Ethics In Assisted Reproductive Technology
Recent public outrage and fascination with the "OctoMom," saga has refocused the spotlight on ethics in Assisted Reproductive Technologies (ART). Although the controversial story involving the California woman who recently gave birth to eight children is loaded with ethical missteps (should this patient have been treated at all, why did the doctor transfer so many embryos, who should take care of all these children, was this appropriate use of health care resources), the story has also allowed us to reexamine many other aspects of the field of ART from the viewpoints of patients, providers, society as a whole and, possibly, lawmakers.
When examining some of the ethical dilemmas we all face, it is important to be aware that advances in reproductive biology and techniques sometimes proceed faster than society can morally and legally grasp. Is it appropriate for society to make laws governing reproductive treatments today when a few years from now these laws may become obsolete? Take, for example, the number of embryos that should be transferred in In Vitro Fertilization (IVF). Ten years ago it was not uncommon for physicians to recommend transferring three to four embryos even in patients with a good prognosis for IVF. Today, our professional society, the American Society for Reproductive Medicine (ASRM), recommends transfer of no more than one or two in most cases. However, in older patients with poor prognosis, ASRM guidelines are flexible and allow physicians to transfer up to five embryos if the likely success rate for the patient is low. So if our lawmakers impose restrictions of no more than two embryos for transfer (as has been done in other countries), patients with poor prognosis will face an even greater struggle in trying to conceive.

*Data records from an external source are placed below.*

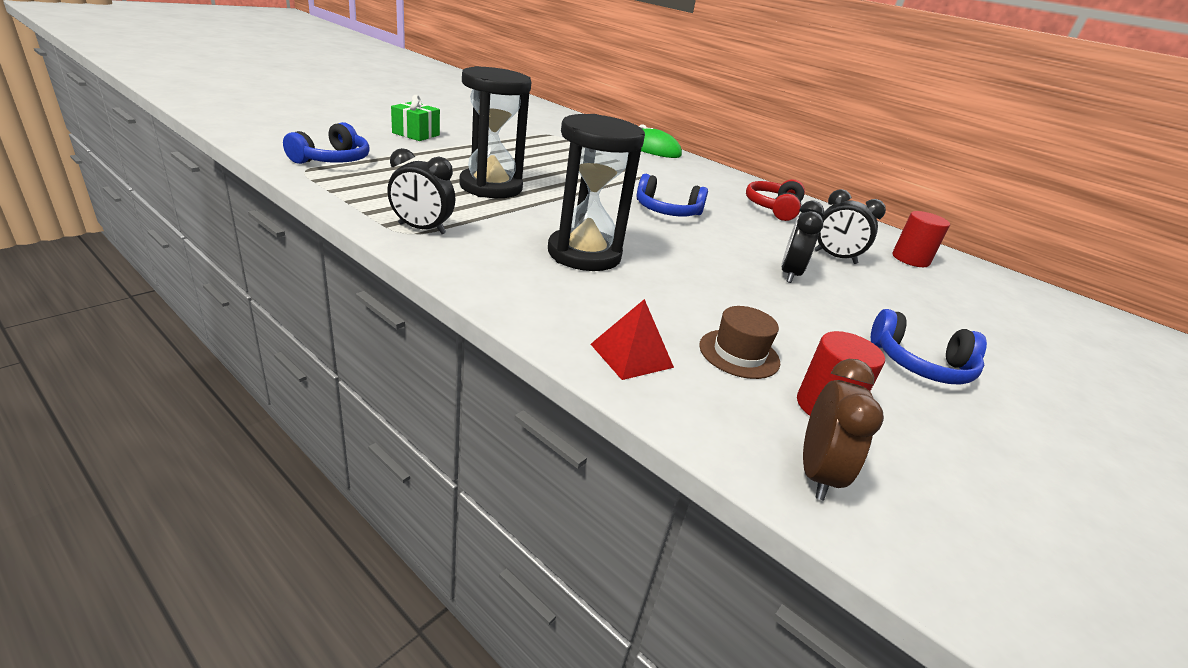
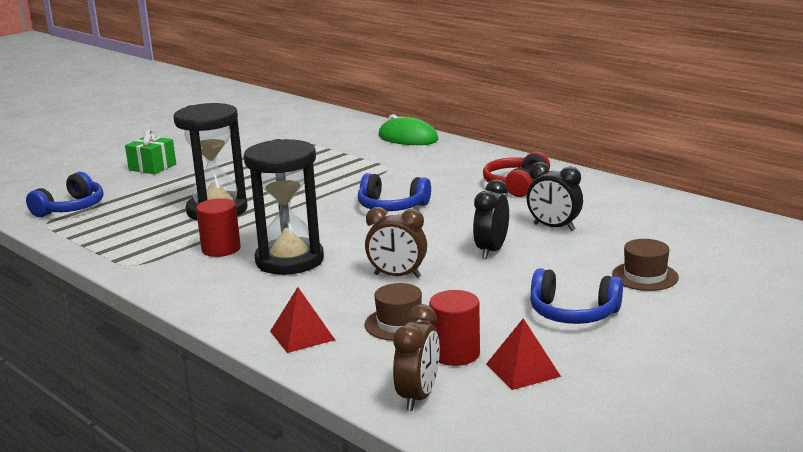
camera: 10 degrees right, 10 degrees down
black clock [387,148,456,234] -> none
red cylinder [892,211,950,267] -> red cylinder moved to [196,198,241,257]
none -> brown clock [365,207,427,278]
none -> red pyramid [486,318,561,390]
none -> brown hat [612,239,679,291]

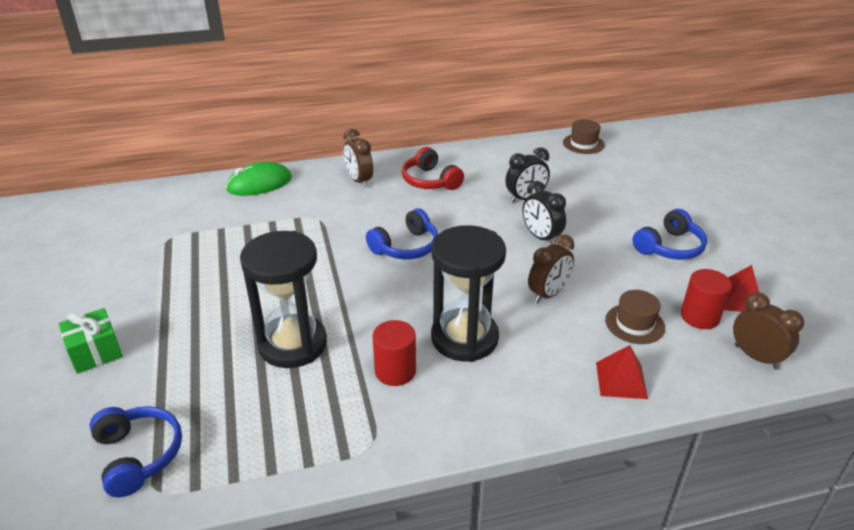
camera: 60 degrees left, 15 degrees up
brown hat [612,239,679,291] -> brown hat moved to [563,119,605,154]
none -> brown clock [343,129,373,188]

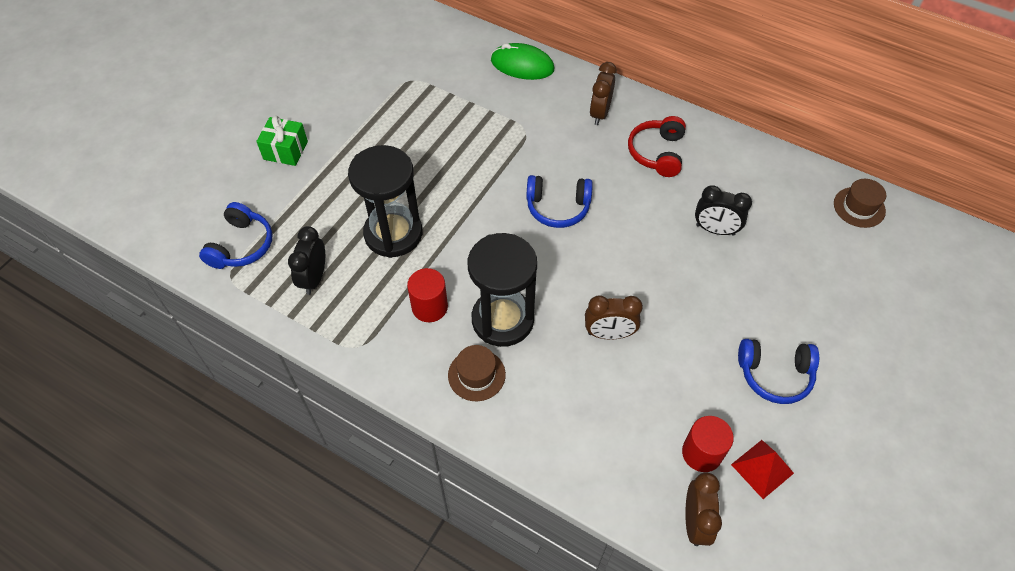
camera: 45 degrees right, 20 degrees up
black clock [523,181,566,245] -> black clock moved to [288,226,325,295]
red pyramid [596,345,648,399] -> none
brown hat [605,290,665,344] -> brown hat moved to [448,345,506,401]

If providers and patients do not act responsibly, however, society may feel obligated to step in with legal regulations. As providers we have to do a better job of "policing our own," when other providers are clearly acting outside the standard of care. Patients and providers together have to be responsible with health care resources when requesting specific treatments. This is true when deciding how many embryos to transfer in a case with a good prognosis, but this can be particularly difficult in a situation with a very poor prognosis.
More often than not, the dilemmas I face include whether to proceed with treatments when the chances of success appear to be extremely remote and other options, such as donor egg, adoption or stopping treatment. do not appear to be acceptable to patients. When providers and patients are at odds over the best course of action, it may be helpful to enlist the assistance of third party counselors. Physicians are learning that providing limited treatments, even in cases with a poor prognosis, may help a patient come to closure with their diagnosis and move forward. And all of us have anecdotes about the "one in a thousand" chance that resulted in the birth of a beautiful child. Still, it is most responsible if providers do not continue treatments over the long term for patients whose prognosis is extremely poor.

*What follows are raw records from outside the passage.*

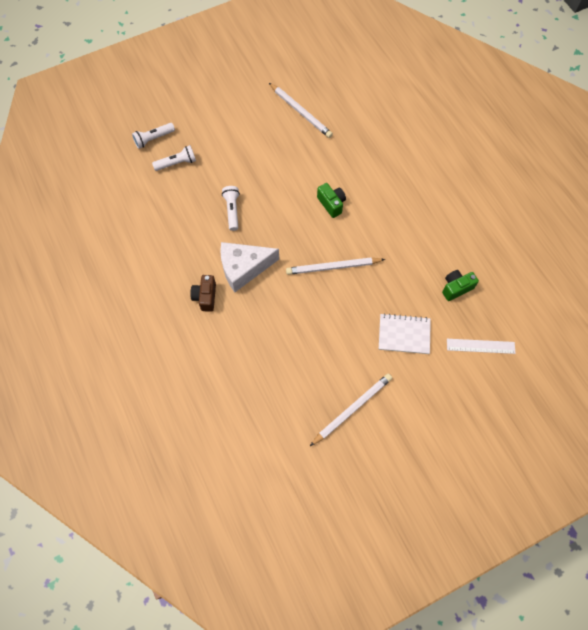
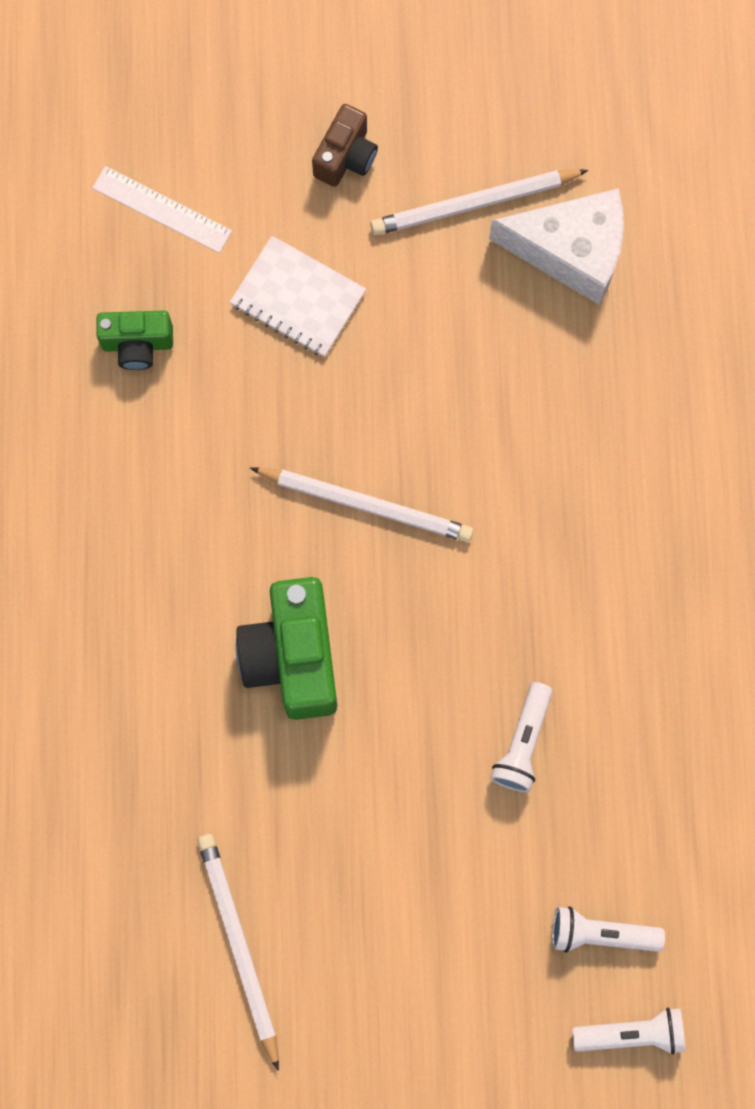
camera: 155 degrees left, 10 degrees up
brown camera [190,275,216,312] -> brown camera moved to [312,104,378,187]
white cheese [220,242,279,292] -> white cheese moved to [489,188,624,305]
green camera [317,183,346,218] -> green camera [236,577,337,720], size x1.74

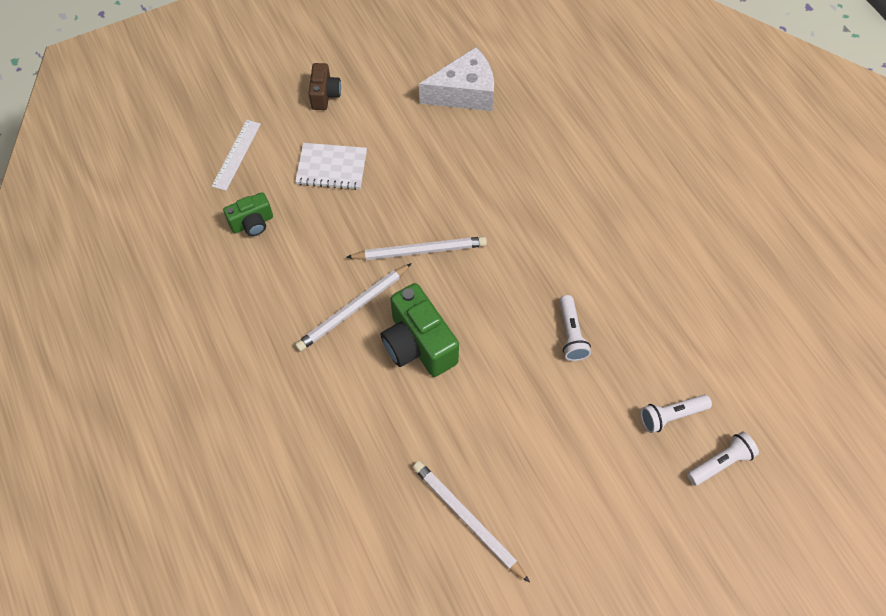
camera: 25 degrees left, 15 degrees down
white ruler [93,166,232,253] -> white ruler turned 75 degrees counterclockwise [212,120,261,191]
white pencil [370,169,589,235] -> white pencil moved to [295,263,412,352]

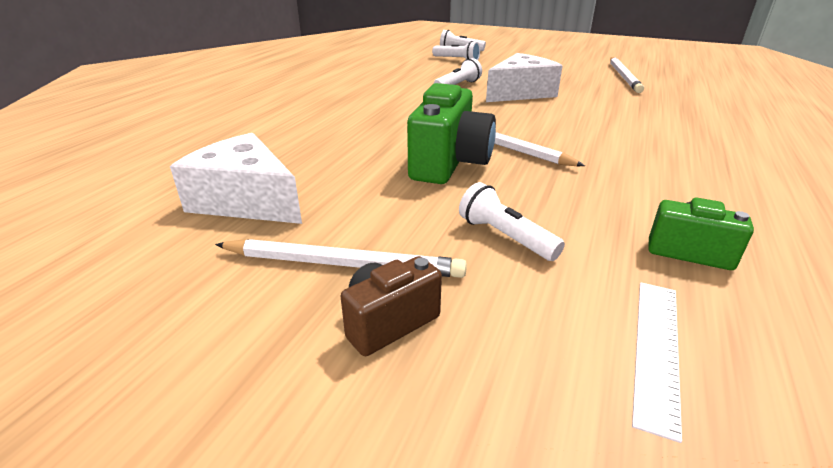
camera: 130 degrees left, 30 degrees down
white ruler [212,120,261,191] -> white ruler turned 45 degrees counterclockwise [632,283,682,443]
white notebook [295,143,367,190] -> white flashlight [459,182,565,261]
white pencil [295,263,412,352] -> white pencil moved to [215,239,467,278]
green camera [381,283,459,377] -> green camera moved to [407,83,496,184]
none -> white cheese [486,53,562,102]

The field of Preimplantation Genetic Diagnosis (PGD) offers incredible potential for eliminating or reducing the chances of a child developing one of a host of inheritable disorders. We can offer couples with family histories of conditions such as Cystic Fibrosis, Sickle Cell Anemia, Huntington's Disease, Muscular Dystrophy, as well as many others; the opportunity to have unaffected children. However, this same technology may one day make it possible to select traits such as eye color, and hair color, etc., which makes many people very uncomfortable. Should we, as a society, now make laws that govern such technology when we are not even sure exactly what the technology will be? I do not have all the answers today, but I hope together we can all move forward with morally sound judgments that do not eliminate fantastic treatments such as PGD for genetic disease.